The Advanced Distance Learning Co-Lab

The Air Force is developing a distance-learning Web portal specifically for its modeling and simulation workforce.

The service developed a prototype portal with the Defense Department's Joint Advanced Distributed Learning Collaborative Laboratory, one of three so-called co-labs working on distance-learning issues. Created about a year ago, the joint laboratory has 25 pilot programs sponsored by the individual services and various defense agencies including the Air Force simulation community portal, which will be in development until June 2002.

The portal will give service-specific information to new personnel coming into the modeling and simulation divisions, said Dianne Parrish, professional development branch chief at the Air Force Agency for Modeling and Simulation (AFAMS) in Orlando. "They have to wait quite a while before they get any fundamental training, and they never really get Air Force-specific training," she said. "This was, we thought, a great opportunity to get that information out to them upon assignment and to improve their job performance."
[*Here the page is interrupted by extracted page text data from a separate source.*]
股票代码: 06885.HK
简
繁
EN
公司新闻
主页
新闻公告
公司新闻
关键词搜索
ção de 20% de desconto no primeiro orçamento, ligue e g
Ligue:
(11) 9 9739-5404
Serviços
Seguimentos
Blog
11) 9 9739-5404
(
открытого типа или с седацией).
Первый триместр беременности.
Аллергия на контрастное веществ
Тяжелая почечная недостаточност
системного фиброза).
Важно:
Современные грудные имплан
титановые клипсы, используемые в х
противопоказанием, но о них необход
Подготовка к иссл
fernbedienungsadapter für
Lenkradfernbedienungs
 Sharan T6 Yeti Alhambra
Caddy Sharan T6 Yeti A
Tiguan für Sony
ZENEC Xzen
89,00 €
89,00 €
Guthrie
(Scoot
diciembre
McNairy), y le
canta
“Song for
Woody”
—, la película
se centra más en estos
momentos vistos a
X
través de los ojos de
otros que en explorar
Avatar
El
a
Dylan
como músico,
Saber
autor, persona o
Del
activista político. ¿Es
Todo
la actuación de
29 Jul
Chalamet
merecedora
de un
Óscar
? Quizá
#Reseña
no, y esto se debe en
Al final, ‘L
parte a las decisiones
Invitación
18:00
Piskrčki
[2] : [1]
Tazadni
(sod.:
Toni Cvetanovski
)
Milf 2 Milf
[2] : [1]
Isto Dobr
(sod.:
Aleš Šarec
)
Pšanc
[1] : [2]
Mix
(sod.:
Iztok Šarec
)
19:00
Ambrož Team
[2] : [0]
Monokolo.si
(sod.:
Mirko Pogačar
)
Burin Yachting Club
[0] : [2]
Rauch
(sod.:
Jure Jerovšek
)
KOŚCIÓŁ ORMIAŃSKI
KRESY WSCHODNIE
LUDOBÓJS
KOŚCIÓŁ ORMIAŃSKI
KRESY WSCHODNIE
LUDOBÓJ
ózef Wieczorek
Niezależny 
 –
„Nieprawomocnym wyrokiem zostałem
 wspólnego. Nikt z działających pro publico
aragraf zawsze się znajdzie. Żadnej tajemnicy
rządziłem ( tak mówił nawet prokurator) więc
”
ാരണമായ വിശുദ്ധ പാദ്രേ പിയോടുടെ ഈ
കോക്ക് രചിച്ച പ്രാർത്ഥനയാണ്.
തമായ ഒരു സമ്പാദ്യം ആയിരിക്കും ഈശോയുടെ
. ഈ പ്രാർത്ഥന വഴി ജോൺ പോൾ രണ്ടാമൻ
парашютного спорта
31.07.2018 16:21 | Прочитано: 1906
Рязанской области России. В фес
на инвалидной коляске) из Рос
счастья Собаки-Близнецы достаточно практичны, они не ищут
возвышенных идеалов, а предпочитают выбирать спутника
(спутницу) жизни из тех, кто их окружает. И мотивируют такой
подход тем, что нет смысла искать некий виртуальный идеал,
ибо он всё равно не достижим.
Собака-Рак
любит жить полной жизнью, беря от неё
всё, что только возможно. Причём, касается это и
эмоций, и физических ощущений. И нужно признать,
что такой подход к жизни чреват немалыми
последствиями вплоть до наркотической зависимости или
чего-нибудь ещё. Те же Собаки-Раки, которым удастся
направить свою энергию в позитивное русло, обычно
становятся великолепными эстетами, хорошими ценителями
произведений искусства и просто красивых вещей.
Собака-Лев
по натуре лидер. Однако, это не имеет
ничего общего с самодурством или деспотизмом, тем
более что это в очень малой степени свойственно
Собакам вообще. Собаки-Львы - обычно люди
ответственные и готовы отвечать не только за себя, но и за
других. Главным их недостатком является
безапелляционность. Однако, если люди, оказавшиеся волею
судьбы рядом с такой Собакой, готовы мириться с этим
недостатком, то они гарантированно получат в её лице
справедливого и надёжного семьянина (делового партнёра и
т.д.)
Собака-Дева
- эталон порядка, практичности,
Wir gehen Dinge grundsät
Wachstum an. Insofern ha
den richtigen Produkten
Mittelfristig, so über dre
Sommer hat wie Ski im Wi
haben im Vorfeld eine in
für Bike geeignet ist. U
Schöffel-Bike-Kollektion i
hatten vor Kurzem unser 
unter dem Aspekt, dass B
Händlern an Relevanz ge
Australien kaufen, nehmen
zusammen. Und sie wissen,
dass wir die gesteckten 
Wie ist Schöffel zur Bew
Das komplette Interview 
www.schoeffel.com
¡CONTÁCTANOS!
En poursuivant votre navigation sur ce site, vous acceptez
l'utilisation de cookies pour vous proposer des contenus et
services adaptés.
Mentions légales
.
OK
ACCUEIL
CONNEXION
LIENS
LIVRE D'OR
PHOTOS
Unlike the other services, the Air Force does not have a separate modeling and simulation career path because it does not have enough positions to warrant it. So it relies on on-the-job training to bring people into the field, said Col. Gerard Veshosky, chief of the AFAMS operations division. A commander can determine if someone is qualified after a year on the job.

The portal will serve as an online school for those service members who enter into the modeling and simulation field, Veshosky said, because "not everyone can go to the schoolhouse."

Air Force modeling and simulation personnel work in three areas: training, acquisition and analysis. The new Web portal will enable them to take online courses designed specifically for their area of expertise, as well as more general courses. The prototype has courses at the novice level, but later versions will include courses at the intermediate and advanced levels.

Courses on the prototype site include intermittent quizzes to ensure that users understand the information presented.

"We want [personnel] to be able to come to one place to get modeling and simulation information," Parrish said. "It is going to serve to provide them not only with training but with refresher training."


The Defense Department created the Joint Advanced Distributed Learning

Collaborative Laboratory in 1999 at the Institute for Defense Analysis.

The lab encourages collaborative research, development and assessment of

tools, standards, content and guidelines for distance learning.

In January 2000, the Pentagon established an independent Academic ADL

Co-Lab with the University of Wisconsin System and the Wisconsin Technical

College System to promote development of next-generation technologies that

enable distributed learning, principally among academic institutions.